Ye Jieping, Liu Jun
Arizona State University Tempe, AZ 85287
SIGKDD Explor. 2012 Jun 1;14(1):4-15. doi: 10.1145/2408736.2408739.
Following recent technological revolutions, the investigation of massive biomedical data with growing scale, diversity, and complexity has taken a center stage in modern data analysis. Although complex, the underlying representations of many biomedical data are often sparse. For example, for a certain disease such as leukemia, even though humans have tens of thousands of genes, only a few genes are relevant to the disease; a gene network is sparse since a regulatory pathway involves only a small number of genes; many biomedical signals are sparse or compressible in the sense that they have concise representations when expressed in a proper basis. Therefore, finding sparse representations is fundamentally important for scientific discovery. Sparse methods based on the [Formula: see text] norm have attracted a great amount of research efforts in the past decade due to its sparsity-inducing property, convenient convexity, and strong theoretical guarantees. They have achieved great success in various applications such as biomarker selection, biological network construction, and magnetic resonance imaging. In this paper, we review state-of-the-art sparse methods and their applications to biomedical data.

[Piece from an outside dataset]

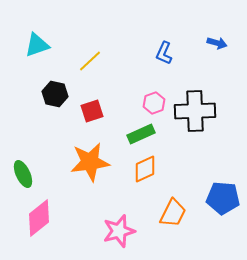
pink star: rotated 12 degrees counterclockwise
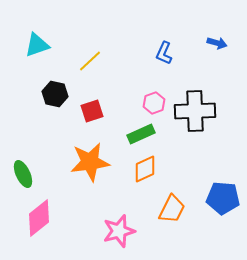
orange trapezoid: moved 1 px left, 4 px up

随着近期的技术革命,对规模不断扩大、多样性日益增加且复杂性不断提升的海量生物医学数据的研究,已在现代数据分析中占据核心地位。尽管复杂,但许多生物医学数据的底层表示往往是稀疏的。例如,对于白血病等某种疾病,尽管人类拥有数以万计的基因,但只有少数基因与该疾病相关;基因网络是稀疏的,因为调控途径仅涉及少数基因;许多生物医学信号在以适当基表示时具有简洁形式,所以是稀疏的或可压缩的。因此,找到稀疏表示对于科学发现至关重要。基于[公式:见原文]范数的稀疏方法,因其稀疏诱导特性、便利的凸性以及强大的理论保证,在过去十年中吸引了大量研究工作。它们在生物标志物选择、生物网络构建和磁共振成像等各种应用中取得了巨大成功。在本文中,我们综述了最先进的稀疏方法及其在生物医学数据中的应用。